**Task item**
Scan the data beneath this task and copy each line that includes "family".

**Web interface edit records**
▼
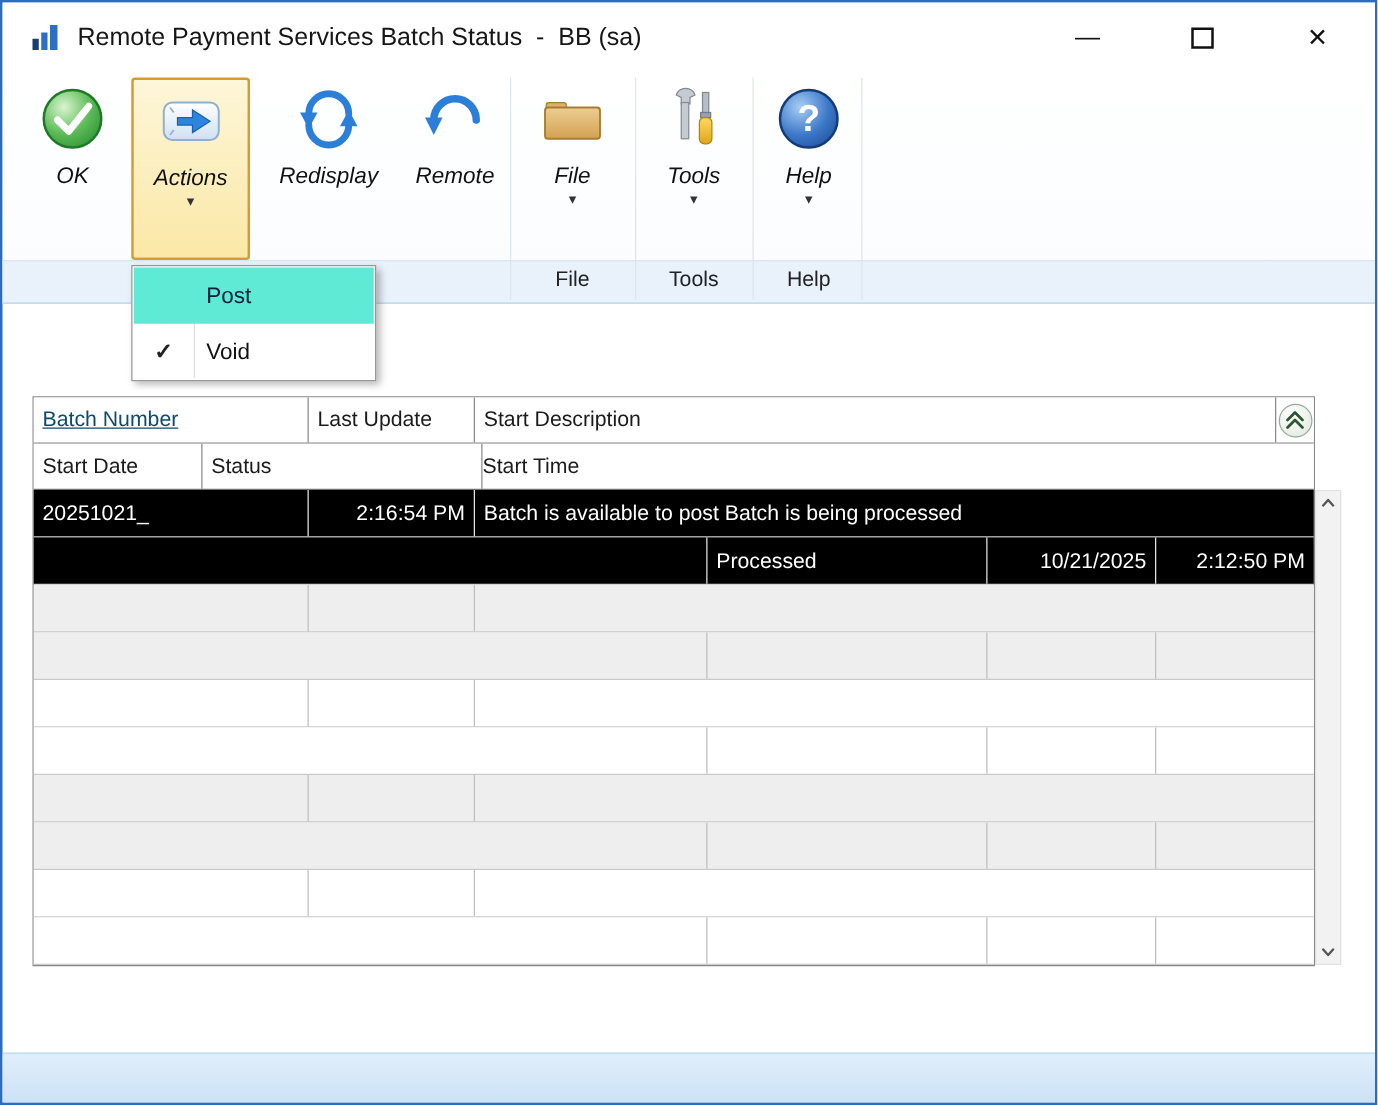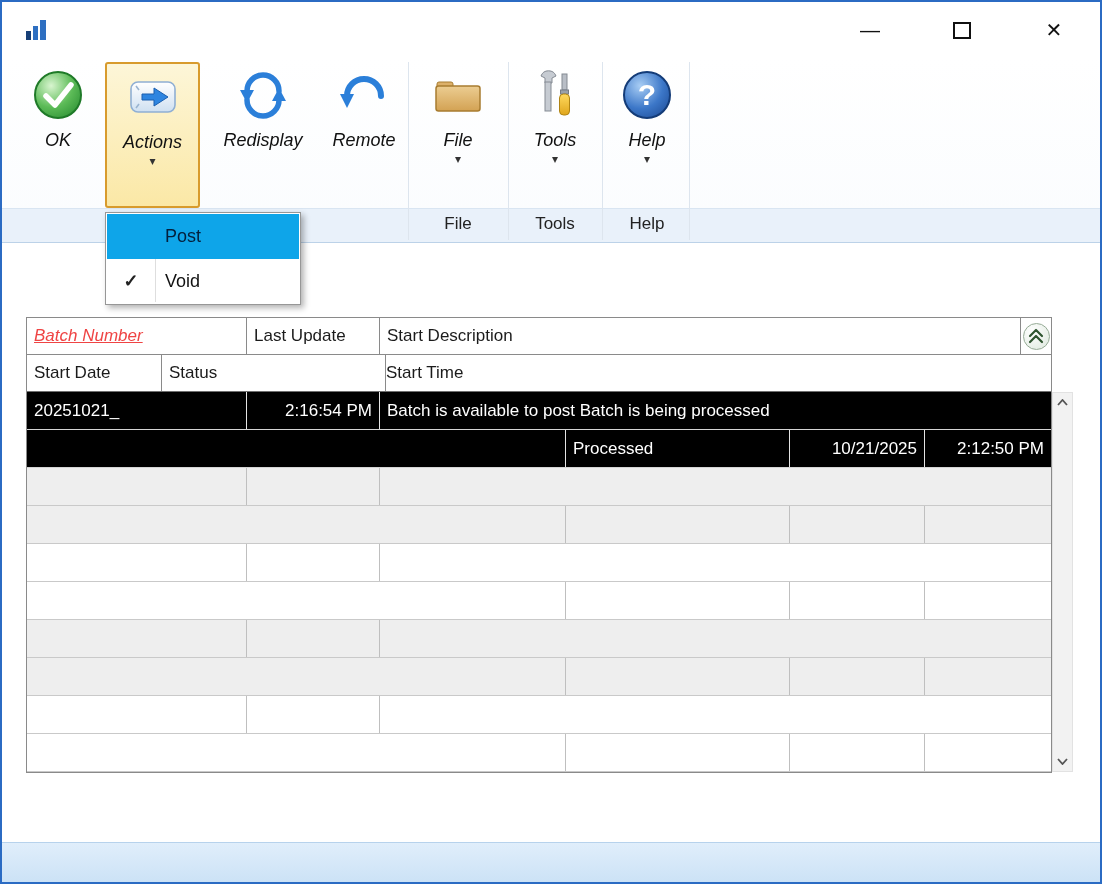--- a/index.html
+++ b/index.html
@@ -28,34 +28,34 @@
   .rlabel{font-size:18px;color:#111;margin-top:2px;font-style:italic;}
   .rarrow{font-size:12px;color:#333;margin-top:3px;line-height:10px;}
   .rbtn.active{box-sizing:border-box;border:2px solid #d89b2d;border-radius:3px;
     background:linear-gradient(#fdf6d8,#fbe8a6);}
   .grp-label{position:absolute;top:212px;font-size:17px;color:#222;text-align:center;}
   
   .menu{position:absolute;left:103px;top:210px;width:192px;background:#ffffff;
     border:1px solid #979797;box-shadow:3px 3px 6px rgba(0,0,0,.3);z-index:50;padding:1px;}
   .menu::before{content:"";position:absolute;left:49px;top:2px;bottom:2px;width:1px;background:#dedede;}
   .menu-item{position:relative;display:flex;align-items:center;height:44px;font-size:18px;color:#111;cursor:default;}
-  .menu-item.selected{background:#0ea5e9;color:#041f3c;height:45px;}
+  .menu-item.selected{background:#5eead4;color:#041f3c;height:45px;}
   .menu-gutter{width:48px;display:flex;align-items:center;justify-content:center;flex:0 0 auto;}
   .menu-check{font-size:18px;color:#222;font-weight:bold;}
   .menu-label{margin-left:10px;}
   
   .grid{position:absolute;left:24px;top:315px;width:1026px;height:456px;box-sizing:border-box;
     border:1px solid #8a8a8a;background:#ffffff;}
   .hrow{display:flex;height:37px;background:#ffffff;box-sizing:border-box;}
   .hrow1{border-bottom:1px solid #8a8a8a;}
   .hrow2{border-bottom:1px solid #6f6f6f;}
   .hc{display:flex;align-items:center;height:100%;box-sizing:border-box;
     border-right:1px solid #8a8a8a;font-size:17px;padding:0 7px;overflow:hidden;white-space:nowrap;}
   .hc.nob{border-right:none;padding:0;}
-  .link{color:#ef4444;text-decoration:underline;cursor:pointer;font-style:italic;}
+  .link{color:#0c4a6e;text-decoration:underline;cursor:pointer;}
   .wA1{width:220px;} .wA2{width:133px;} .wA3{flex:1;}
   .wB1{width:539px;} .wB2{width:224px;} .wB3{width:135px;} .wB4{flex:1;text-align:center;}
   .expand-cell{width:30px;display:flex;align-items:center;justify-content:center;height:100%;}
   .expand-btn{width:27px;height:27px;border-radius:50%;border:1px solid #96ab96;
     background:radial-gradient(circle at 35% 30%, #ffffff, #dde8dd);
     display:flex;align-items:center;justify-content:center;padding:0;cursor:pointer;}
   .row{display:flex;height:38px;box-sizing:border-box;border-bottom:1px solid #c9c9c9;background:#ffffff;}
   .c{display:flex;align-items:center;height:100%;box-sizing:border-box;
     border-right:1px solid #bfbfbf;font-size:17px;padding:0 7px;overflow:hidden;white-space:nowrap;}
   .c.nob{border-right:none;}
@@ -76,20 +76,21 @@
 <body>
 
 <div class="window">
 
   <div class="titlebar">
     <svg class="app-icon" viewBox="0 0 26 26">
       <rect x="2" y="14" width="5" height="9" fill="#173f77"></rect>
       <rect x="9" y="9" width="5" height="14" fill="#2e6fc1"></rect>
       <rect x="16" y="3" width="6" height="20" fill="#2e6fc1"></rect>
     </svg>
+    <span class="title-text">Remote Payment Services Batch Status  -  BB (sa)</span>
   </div>
   <div class="win-controls">
     <div class="wc">
       <span>—</span>
     </div>
     <div class="wc">
       <span class="max-box"></span>
     </div>
     <div class="wc">
       <span>✕</span>

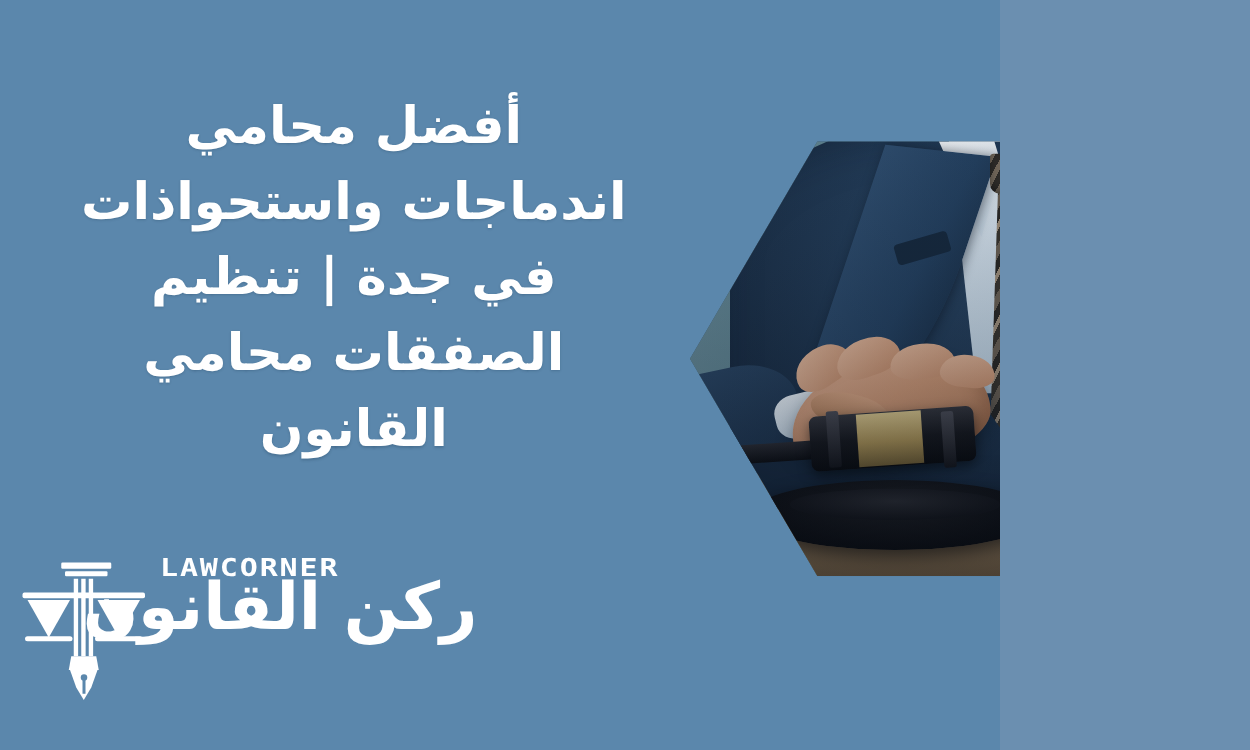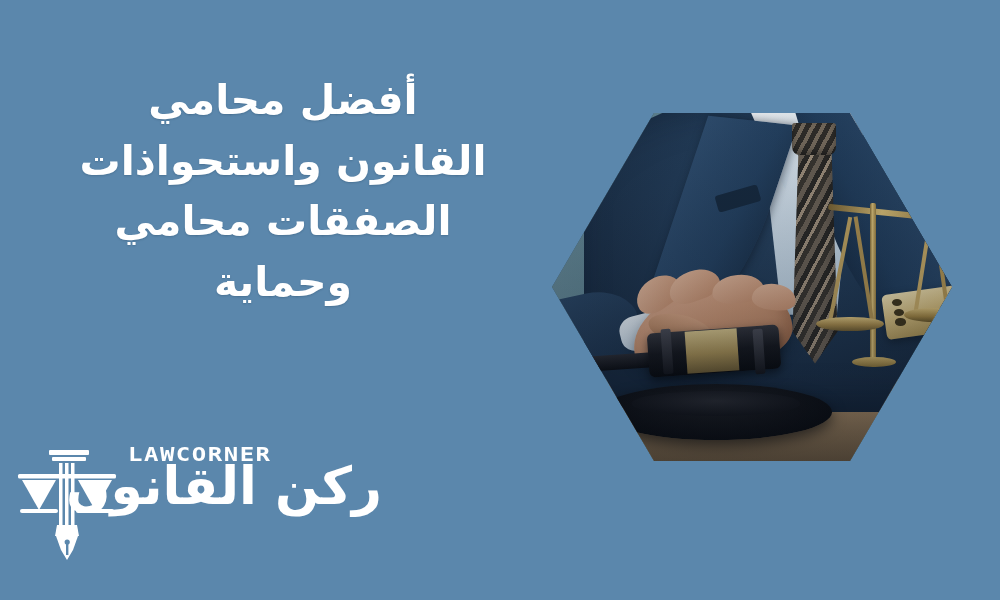--- a/index.html
+++ b/index.html
@@ -3,21 +3,21 @@
 <meta charset="utf-8">
 <title>LawCorner</title>
 <style>
   html, body {
     margin: 0;
     padding: 0;
     background: #6b8fb0;
   }
   .canvas {
     position: relative;
-    width: 1000px;
+    width: 800px;
     height: 600px;
     overflow: hidden;
     background: #5b87ac;
     font-family: "DejaVu Sans", "Liberation Sans", sans-serif;
   }
 
   
   .headline {
     position: absolute;
     top: 70px;
@@ -395,23 +395,24 @@
     white-space: nowrap;
   }
 </style>
 </head>
 <body>
 
 <div class="canvas">
 
   <div class="headline">
     <span class="ln">أفضل محامي</span>
-    <span class="ln">القانون واستحواذات</span>
+    <span class="ln">اندماجات واستحواذات</span>
+    <span class="ln">في جدة | تنظيم</span>
     <span class="ln">الصفقات محامي</span>
-    <span class="ln">وحماية</span>
+    <span class="ln">القانون</span>
   </div>
 
   <div class="hex-wrap">
     <div class="photo">
 
       <div class="desk-edge"></div>
       <div class="desk"></div>
 
       <div class="suit"></div>
       <div class="shirt"></div>

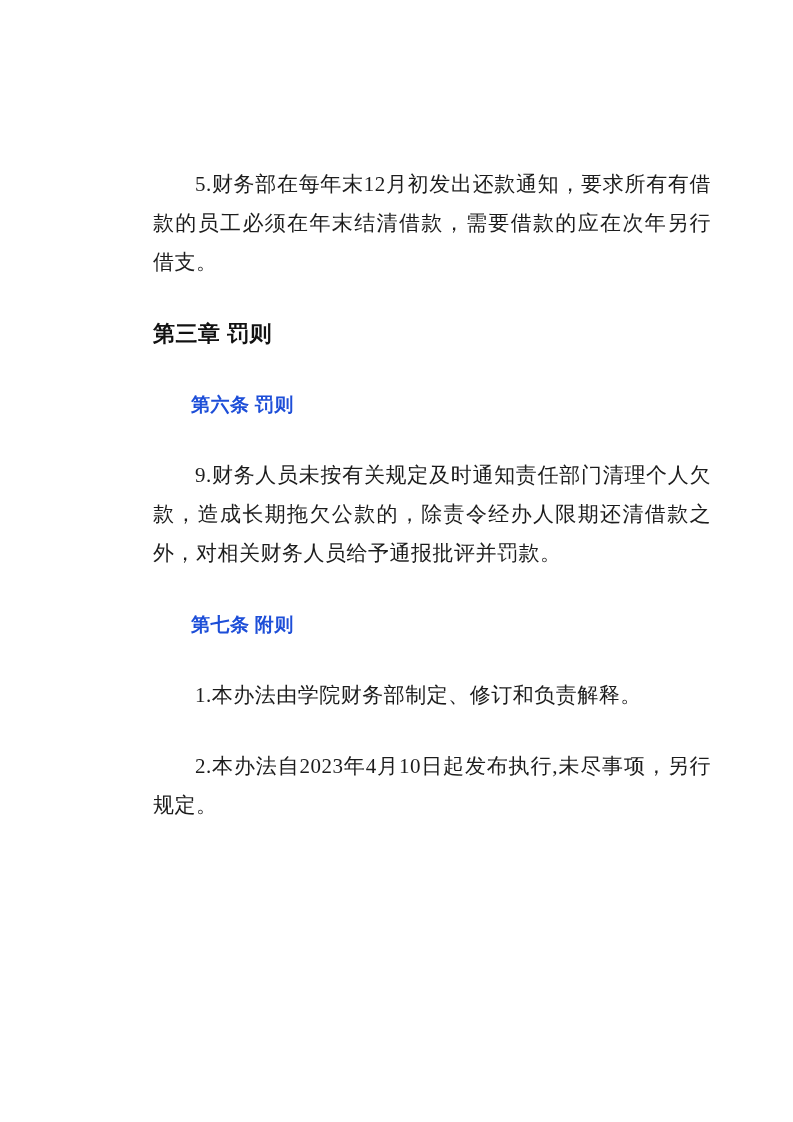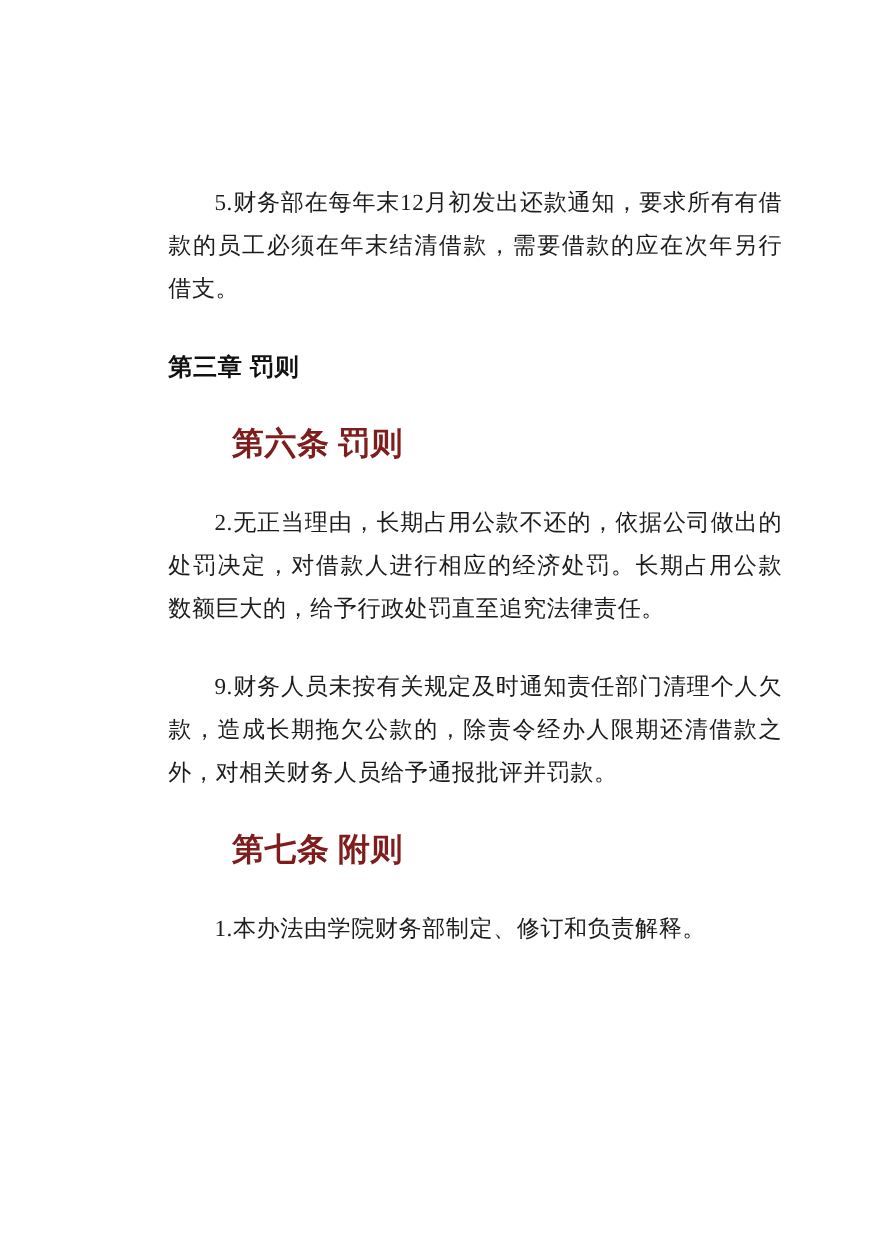--- a/index.html
+++ b/index.html
@@ -41,30 +41,30 @@
   .para.chapter {
     font-weight: bold;
     font-family: "Liberation Sans", "DejaVu Sans", sans-serif;
     font-size: 22px;
     color: #111111;
   }
 
   .para.article {
     font-weight: bold;
     text-indent: 2em;
-    font-size: 29px;
-    color: #7f1d1d;
+    font-size: 19px;
+    color: #1d4ed8;
   }
 </style>
 </head>
 <body>
 
 <div class="page">
   <div class="content">
     <div class="para body">5.财务部在每年末12月初发出还款通知，要求所有有借款的员工必须在年末结清借款，需要借款的应在次年另行借支。</div>
     <div class="para chapter">第三章 罚则</div>
     <div class="para article">第六条 罚则</div>
-    <div class="para body">2.无正当理由，长期占用公款不还的，依据公司做出的处罚决定，对借款人进行相应的经济处罚。长期占用公款数额巨大的，给予行政处罚直至追究法律责任。</div>
     <div class="para body">9.财务人员未按有关规定及时通知责任部门清理个人欠款，造成长期拖欠公款的，除责令经办人限期还清借款之外，对相关财务人员给予通报批评并罚款。</div>
     <div class="para article">第七条 附则</div>
     <div class="para body">1.本办法由学院财务部制定、修订和负责解释。</div>
+    <div class="para body">2.本办法自2023年4月10日起发布执行,未尽事项，另行规定。</div>
   </div>
 </div>
 
 </body></html>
▲
**Your solution**
     font-family: "DejaVu Sans", "Liberation Sans", sans-serif;
     font-family: "Liberation Sans", "DejaVu Sans", sans-serif;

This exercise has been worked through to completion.